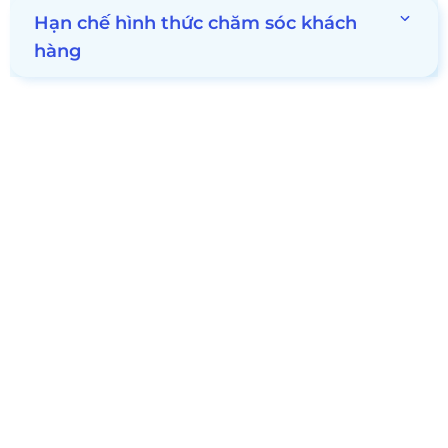
Hạn chế hình thức chăm sóc khách
hàng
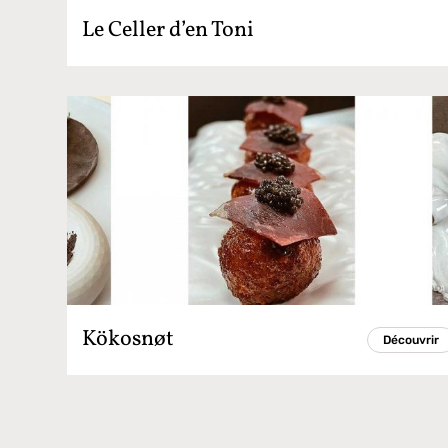
Le Celler d’en Toni
Kökosnøt
Découvrir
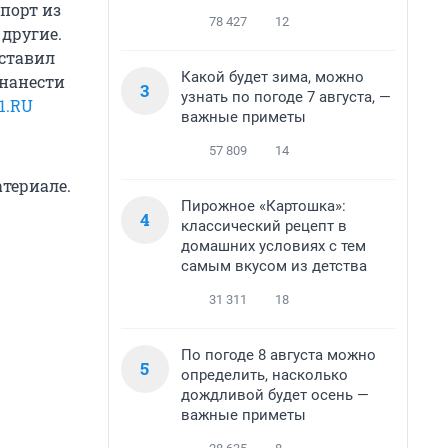
порт из
78 427
12
 другие.
оставил
Какой будет зима, можно
 нанести
3
узнать по погоде 7 августа, —
1.RU
важные приметы
57 809
14
атериале.
Пирожное «Картошка»:
4
классический рецепт в
домашних условиях с тем
самым вкусом из детства
31 311
18
По погоде 8 августа можно
5
определить, насколько
дождливой будет осень —
важные приметы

About this task
Wherever the string "будет" appears in a line of the records, copy that line.

Response box
Какой будет зима, можно
дождливой будет осень —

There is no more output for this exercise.